Listing 11.6: Implementation of Pipeline
capsule Pipeline () { 
    int num = 500; 
 
    design { 
        Average avg; Sum sum; Min min; Max max; Sink snk; 
        avg(sum); sum(min); min(max); max(snk); snk(num); 
    } 
 
    Random prng = new Random (); 
    void run() { 
        for (int j = 0; j < num; j++) { 
            long n = prng.nextInt(1024); 
            avg.consume(n); 
        } 
        avg.report(); 
    } 
}

The execution of this program begins by allocating memory for all capsule instances, and connecting them together as specified in the design declaration (lines 4-7). Recall that capsule parameters define the other capsule instances required for a capsule to function. A capsule listed in another capsule’s parameter list or in its design block can be sent messages from that capsule. Design declarations allow a programmer to define the connections between individual capsule instances. These connections are established before execution of any capsule instance begins.

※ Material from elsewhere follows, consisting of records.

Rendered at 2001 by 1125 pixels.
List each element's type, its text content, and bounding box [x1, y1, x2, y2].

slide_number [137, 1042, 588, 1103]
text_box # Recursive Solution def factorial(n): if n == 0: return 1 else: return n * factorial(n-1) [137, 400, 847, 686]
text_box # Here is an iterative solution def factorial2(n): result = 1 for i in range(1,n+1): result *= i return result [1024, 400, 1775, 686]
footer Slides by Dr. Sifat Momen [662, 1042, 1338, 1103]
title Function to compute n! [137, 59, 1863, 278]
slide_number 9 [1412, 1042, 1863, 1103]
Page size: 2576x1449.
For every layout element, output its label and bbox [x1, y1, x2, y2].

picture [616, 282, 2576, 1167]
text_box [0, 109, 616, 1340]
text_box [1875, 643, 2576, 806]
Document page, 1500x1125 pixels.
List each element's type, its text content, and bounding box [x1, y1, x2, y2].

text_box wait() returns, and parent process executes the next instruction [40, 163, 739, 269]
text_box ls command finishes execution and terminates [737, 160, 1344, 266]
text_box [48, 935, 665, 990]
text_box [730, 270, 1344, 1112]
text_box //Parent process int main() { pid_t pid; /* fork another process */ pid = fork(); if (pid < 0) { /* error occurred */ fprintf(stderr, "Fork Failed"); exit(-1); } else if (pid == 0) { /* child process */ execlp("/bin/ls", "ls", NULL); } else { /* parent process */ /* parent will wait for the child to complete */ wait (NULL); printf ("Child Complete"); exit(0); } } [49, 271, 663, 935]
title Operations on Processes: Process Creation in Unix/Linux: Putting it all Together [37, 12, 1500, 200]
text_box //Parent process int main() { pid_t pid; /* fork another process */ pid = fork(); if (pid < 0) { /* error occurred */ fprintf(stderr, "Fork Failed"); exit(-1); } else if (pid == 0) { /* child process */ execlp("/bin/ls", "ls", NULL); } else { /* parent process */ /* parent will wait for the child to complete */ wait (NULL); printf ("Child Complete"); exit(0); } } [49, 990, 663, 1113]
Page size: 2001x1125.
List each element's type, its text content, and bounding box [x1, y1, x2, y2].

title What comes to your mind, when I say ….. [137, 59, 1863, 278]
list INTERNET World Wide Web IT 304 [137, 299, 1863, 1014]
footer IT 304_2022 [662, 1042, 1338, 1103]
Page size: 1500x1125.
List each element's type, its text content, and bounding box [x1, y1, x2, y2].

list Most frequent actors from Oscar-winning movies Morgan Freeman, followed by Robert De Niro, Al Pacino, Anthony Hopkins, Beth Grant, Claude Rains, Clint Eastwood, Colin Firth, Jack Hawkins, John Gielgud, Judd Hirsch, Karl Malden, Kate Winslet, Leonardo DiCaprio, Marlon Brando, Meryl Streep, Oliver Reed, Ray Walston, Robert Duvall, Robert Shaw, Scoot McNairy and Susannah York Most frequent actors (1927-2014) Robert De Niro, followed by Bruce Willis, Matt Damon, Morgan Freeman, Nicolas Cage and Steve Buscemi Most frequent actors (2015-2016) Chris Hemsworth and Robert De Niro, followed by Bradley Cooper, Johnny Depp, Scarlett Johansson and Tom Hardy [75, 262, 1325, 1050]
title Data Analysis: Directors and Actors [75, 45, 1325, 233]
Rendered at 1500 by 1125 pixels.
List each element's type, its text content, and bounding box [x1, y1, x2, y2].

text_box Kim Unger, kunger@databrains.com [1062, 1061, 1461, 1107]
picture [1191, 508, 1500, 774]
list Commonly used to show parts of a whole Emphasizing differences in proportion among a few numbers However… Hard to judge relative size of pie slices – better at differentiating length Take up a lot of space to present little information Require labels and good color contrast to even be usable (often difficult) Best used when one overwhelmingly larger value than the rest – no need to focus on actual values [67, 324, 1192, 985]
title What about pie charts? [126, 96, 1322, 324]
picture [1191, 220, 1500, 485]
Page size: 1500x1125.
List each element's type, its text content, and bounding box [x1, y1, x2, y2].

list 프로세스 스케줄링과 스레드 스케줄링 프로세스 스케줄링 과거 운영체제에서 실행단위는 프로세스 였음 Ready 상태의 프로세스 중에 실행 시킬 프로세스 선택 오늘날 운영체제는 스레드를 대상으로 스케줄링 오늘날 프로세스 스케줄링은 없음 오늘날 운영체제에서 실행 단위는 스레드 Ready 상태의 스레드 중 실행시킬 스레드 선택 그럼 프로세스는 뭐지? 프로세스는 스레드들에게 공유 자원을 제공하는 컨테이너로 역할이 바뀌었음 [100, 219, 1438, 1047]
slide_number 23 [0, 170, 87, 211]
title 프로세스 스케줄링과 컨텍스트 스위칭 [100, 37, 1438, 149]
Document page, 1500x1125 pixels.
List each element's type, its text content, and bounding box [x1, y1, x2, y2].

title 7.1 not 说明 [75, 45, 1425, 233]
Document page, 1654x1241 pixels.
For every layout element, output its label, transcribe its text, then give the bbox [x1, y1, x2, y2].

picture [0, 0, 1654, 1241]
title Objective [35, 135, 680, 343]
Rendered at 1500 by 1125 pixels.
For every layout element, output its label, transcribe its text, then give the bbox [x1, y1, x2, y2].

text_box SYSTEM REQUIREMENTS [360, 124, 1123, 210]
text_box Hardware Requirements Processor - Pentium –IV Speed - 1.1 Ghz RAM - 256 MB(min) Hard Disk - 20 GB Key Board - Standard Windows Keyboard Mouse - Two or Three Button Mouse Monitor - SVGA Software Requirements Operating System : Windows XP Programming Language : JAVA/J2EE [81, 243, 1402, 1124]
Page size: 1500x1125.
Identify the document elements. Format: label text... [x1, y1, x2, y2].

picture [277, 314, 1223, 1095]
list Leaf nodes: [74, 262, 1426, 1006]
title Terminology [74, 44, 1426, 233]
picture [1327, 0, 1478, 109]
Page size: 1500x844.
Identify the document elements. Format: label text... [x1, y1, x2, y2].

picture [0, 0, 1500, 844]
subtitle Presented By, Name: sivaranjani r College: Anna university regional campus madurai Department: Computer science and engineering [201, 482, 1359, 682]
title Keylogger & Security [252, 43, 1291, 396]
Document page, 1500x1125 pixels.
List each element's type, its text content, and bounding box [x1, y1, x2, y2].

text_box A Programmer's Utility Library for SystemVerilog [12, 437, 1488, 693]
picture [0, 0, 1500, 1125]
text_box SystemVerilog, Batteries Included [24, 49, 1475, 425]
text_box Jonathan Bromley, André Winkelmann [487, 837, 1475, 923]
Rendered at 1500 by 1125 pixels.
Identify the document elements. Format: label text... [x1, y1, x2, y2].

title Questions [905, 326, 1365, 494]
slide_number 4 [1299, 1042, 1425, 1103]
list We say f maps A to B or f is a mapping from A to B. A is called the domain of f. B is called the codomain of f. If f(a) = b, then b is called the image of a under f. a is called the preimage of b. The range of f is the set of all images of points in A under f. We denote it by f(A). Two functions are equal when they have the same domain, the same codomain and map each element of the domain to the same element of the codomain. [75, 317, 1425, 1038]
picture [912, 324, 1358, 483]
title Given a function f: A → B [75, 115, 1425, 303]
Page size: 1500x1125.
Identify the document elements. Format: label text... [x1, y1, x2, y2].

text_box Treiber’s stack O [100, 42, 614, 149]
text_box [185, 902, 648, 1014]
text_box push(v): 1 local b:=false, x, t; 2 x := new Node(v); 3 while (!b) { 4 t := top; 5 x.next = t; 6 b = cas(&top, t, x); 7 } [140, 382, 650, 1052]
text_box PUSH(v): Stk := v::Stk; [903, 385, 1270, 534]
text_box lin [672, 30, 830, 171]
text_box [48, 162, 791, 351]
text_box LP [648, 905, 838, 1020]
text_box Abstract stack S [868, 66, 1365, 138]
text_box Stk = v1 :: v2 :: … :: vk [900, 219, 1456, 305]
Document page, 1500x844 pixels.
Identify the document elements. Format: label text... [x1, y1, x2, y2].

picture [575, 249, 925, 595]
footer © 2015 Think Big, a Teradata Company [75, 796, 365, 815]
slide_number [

Next, any capsule with a run procedure begins executing independently as soon as the initialization and interconnection of all capsules is complete and may generate calls to the procedures of other capsules. For example, capsule Pipeline will run the code on lines 10-16. Capsules without a run procedure, such as Max, perform computation only when their procedures are invoked.

11.4 Implicit concurrency

This code is very similar to how one would write a sequential program to model the same scenario, so the structure of this Panini program would be familiar to a sequential programmer. This code is also free of any concurrency-related concerns, such as setup and teardown threads for running each stage in the pipeline concurrently and synchronization between adjacent stages to hand off the input to the next stage, which is typical of a pipeline pattern. This code would, however, have all of the benefits of the explicitly concurrent implementation. Therefore, we believe that a sequential programmer would have a greater chance of success when writting such a program in Panini.

The implicit concurrency in this example is on line 13 in the capsule Pipeline, where calling an external capsule procedure immediately returns. Additionally, every call to a consume procedure on any Stage type capsules, at any point throughout the pipeline are subject to implicit concurrency.

When it is safe to exploit these sources of implicit concurrency, Panini compiler will automatically introduce parallelism to speedup this program without intervention from the programmer.